----- Stored data -----
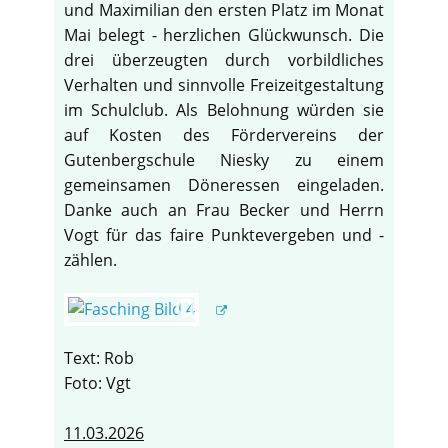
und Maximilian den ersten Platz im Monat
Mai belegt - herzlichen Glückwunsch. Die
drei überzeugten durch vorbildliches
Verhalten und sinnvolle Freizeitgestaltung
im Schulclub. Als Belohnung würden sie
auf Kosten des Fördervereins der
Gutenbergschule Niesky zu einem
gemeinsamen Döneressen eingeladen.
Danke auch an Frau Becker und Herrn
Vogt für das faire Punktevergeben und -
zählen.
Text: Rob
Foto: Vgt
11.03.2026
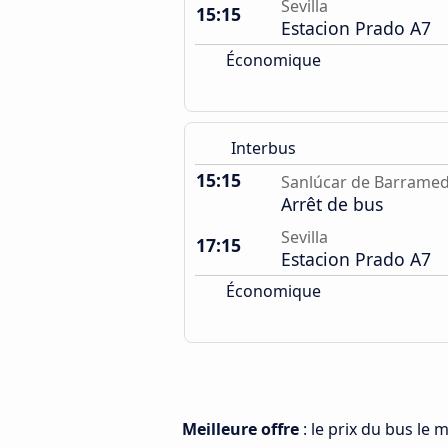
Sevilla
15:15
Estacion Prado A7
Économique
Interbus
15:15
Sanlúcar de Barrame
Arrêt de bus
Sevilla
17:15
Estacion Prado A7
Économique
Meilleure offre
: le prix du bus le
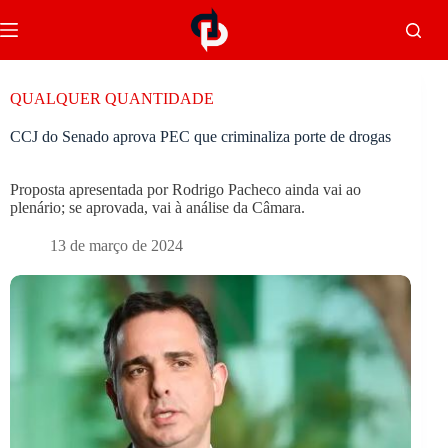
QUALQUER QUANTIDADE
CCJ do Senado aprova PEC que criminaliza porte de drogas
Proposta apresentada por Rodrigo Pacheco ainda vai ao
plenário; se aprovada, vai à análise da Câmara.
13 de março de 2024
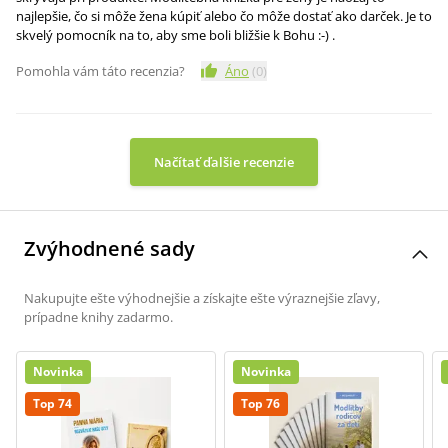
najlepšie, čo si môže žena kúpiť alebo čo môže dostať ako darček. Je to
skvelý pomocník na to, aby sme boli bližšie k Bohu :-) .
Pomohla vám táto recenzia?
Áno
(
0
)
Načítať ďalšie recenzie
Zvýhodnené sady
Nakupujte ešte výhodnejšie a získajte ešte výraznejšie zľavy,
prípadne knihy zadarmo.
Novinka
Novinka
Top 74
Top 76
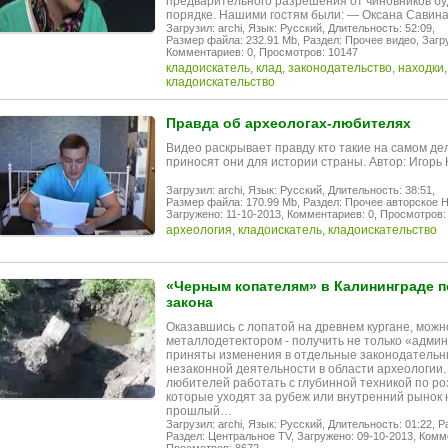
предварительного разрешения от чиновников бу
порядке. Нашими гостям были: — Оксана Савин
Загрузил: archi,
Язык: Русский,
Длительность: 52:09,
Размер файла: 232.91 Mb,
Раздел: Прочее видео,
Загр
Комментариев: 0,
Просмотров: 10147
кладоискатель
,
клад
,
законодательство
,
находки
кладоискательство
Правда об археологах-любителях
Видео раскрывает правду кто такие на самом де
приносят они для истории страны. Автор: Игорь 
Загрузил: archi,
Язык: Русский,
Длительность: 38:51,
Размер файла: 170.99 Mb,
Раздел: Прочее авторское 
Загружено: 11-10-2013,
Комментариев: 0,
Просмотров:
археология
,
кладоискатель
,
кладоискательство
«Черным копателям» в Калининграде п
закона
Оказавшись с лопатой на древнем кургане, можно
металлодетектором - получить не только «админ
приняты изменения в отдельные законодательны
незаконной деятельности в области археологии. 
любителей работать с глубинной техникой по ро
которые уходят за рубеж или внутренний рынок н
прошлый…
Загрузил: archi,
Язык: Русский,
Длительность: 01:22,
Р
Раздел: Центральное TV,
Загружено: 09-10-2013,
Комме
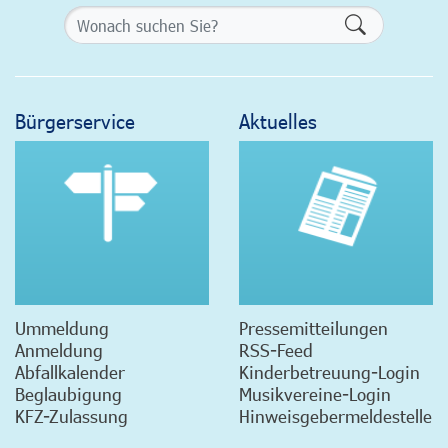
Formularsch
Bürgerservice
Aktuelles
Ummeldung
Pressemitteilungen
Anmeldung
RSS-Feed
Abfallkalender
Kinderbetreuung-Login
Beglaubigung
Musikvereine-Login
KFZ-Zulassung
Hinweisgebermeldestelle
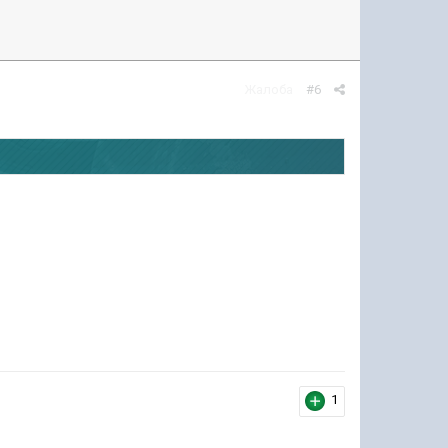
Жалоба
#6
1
-----
**What you should do:** Pick out every line of the material above that contains the string "Размер", and copy each one in full.

**Solution for this problem:**
Размер файла: 232.91 Mb,
Размер файла: 170.99 Mb,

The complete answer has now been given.